**HOW TO COMPLETE THIS TASK:** Would you give again, exactly as written, the lines from the opening of the records to the line with "チョコをかけるだけで完成する7", that line included and pictures excluded?

**EXTRACTED DATA:**

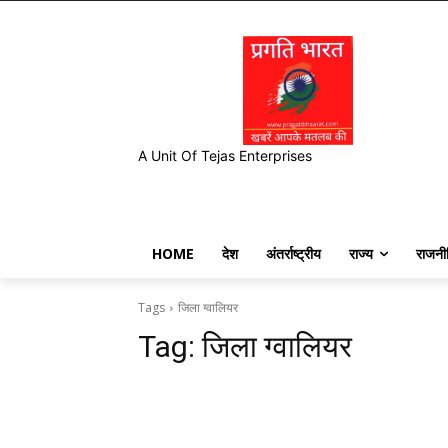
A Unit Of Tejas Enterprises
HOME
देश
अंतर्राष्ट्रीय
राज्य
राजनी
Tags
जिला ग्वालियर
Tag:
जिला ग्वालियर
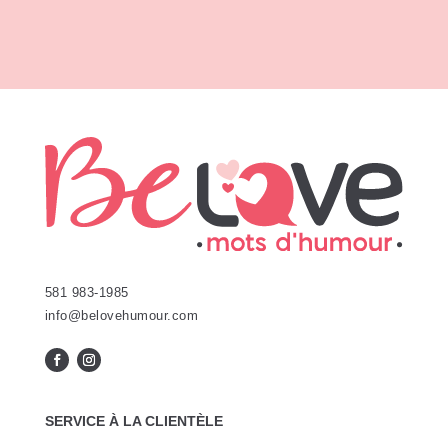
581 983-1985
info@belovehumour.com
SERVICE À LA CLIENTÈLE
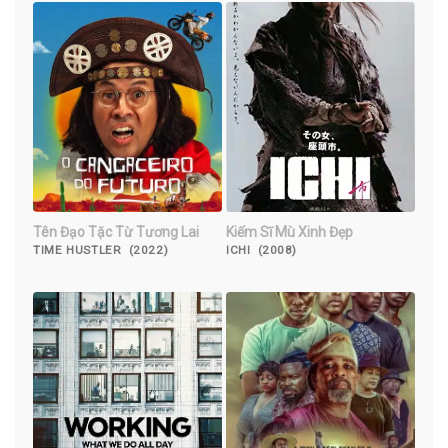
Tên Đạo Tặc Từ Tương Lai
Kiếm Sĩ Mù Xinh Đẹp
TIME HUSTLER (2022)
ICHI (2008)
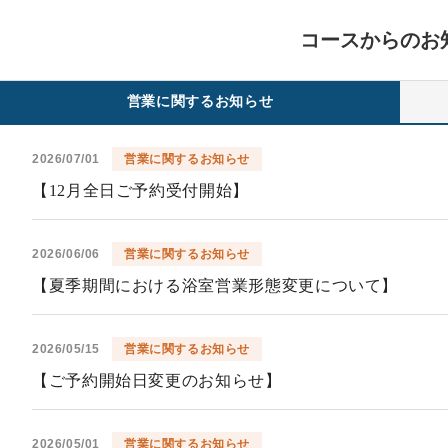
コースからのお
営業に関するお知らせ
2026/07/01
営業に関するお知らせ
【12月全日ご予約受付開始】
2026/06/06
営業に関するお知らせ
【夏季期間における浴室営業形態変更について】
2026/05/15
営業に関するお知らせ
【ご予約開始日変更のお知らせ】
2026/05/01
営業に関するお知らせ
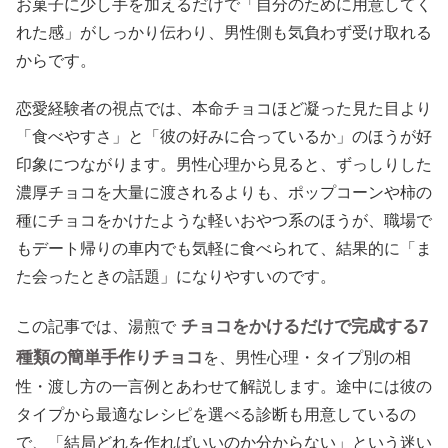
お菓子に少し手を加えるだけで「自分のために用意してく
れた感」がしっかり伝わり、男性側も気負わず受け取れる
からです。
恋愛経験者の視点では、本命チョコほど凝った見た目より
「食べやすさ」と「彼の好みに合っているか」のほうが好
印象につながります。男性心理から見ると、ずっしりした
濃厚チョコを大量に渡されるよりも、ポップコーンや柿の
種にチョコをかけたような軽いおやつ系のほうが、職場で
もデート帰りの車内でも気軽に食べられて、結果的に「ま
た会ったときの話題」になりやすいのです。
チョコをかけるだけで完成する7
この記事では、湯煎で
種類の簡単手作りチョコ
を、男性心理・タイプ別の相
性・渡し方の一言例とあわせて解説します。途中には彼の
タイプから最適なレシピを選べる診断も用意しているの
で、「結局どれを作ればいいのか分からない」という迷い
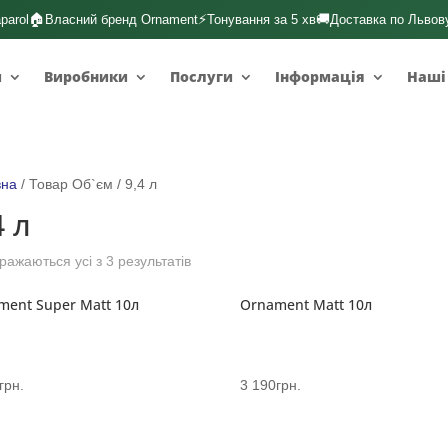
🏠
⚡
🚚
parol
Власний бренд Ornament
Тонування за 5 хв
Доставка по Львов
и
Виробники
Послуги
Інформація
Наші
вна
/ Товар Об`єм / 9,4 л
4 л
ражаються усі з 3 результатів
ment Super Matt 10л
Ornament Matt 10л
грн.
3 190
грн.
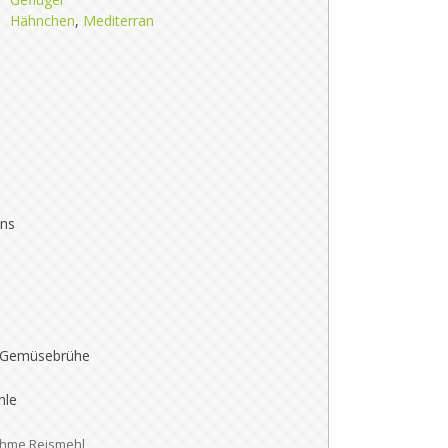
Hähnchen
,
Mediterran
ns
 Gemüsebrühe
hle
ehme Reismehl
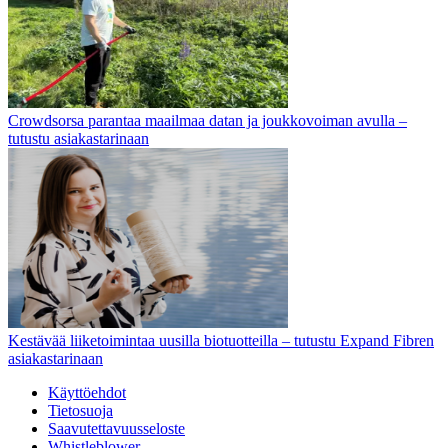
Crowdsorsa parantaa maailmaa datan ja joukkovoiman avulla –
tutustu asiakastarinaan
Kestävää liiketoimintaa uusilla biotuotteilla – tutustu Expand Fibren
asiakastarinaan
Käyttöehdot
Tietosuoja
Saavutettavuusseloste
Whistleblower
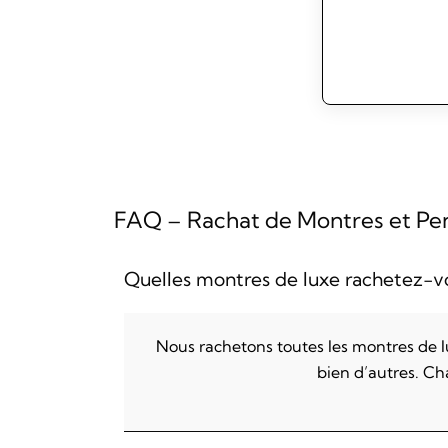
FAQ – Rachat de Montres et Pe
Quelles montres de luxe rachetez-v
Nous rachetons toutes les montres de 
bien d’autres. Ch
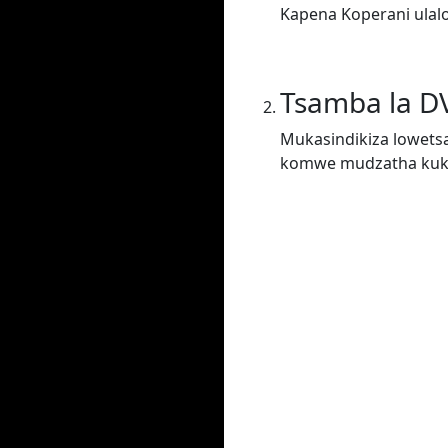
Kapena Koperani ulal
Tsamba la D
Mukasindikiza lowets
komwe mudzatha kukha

**SOLUTION TO THE PROBLEM:**
A Unit Of Tejas Enterprises
HOME
देश
अंतर्राष्ट्रीय
राज्य
राजनी
Tags
जिला ग्वालियर
Tag:
जिला ग्वालियर
581 983-1985
info@belovehumour.com
SERVICE À LA CLIENTÈLE
Tên Đạo Tặc Từ Tương Lai
Kiếm Sĩ Mù Xinh Đẹp
TIME HUSTLER (2022)
ICHI (2008)
コースからのお
営業に関するお知らせ
2026/07/01
営業に関するお知らせ
【12月全日ご予約受付開始】
2026/06/06
営業に関するお知らせ
【夏季期間における浴室営業形態変更について】
2026/05/15
営業に関するお知らせ
【ご予約開始日変更のお知らせ】
2026/05/01
営業に関するお知らせ
お菓子に少し手を加えるだけで「自分のために用意してく
れた感」がしっかり伝わり、男性側も気負わず受け取れる
からです。
恋愛経験者の視点では、本命チョコほど凝った見た目より
「食べやすさ」と「彼の好みに合っているか」のほうが好
印象につながります。男性心理から見ると、ずっしりした
濃厚チョコを大量に渡されるよりも、ポップコーンや柿の
種にチョコをかけたような軽いおやつ系のほうが、職場で
もデート帰りの車内でも気軽に食べられて、結果的に「ま
た会ったときの話題」になりやすいのです。
チョコをかけるだけで完成する7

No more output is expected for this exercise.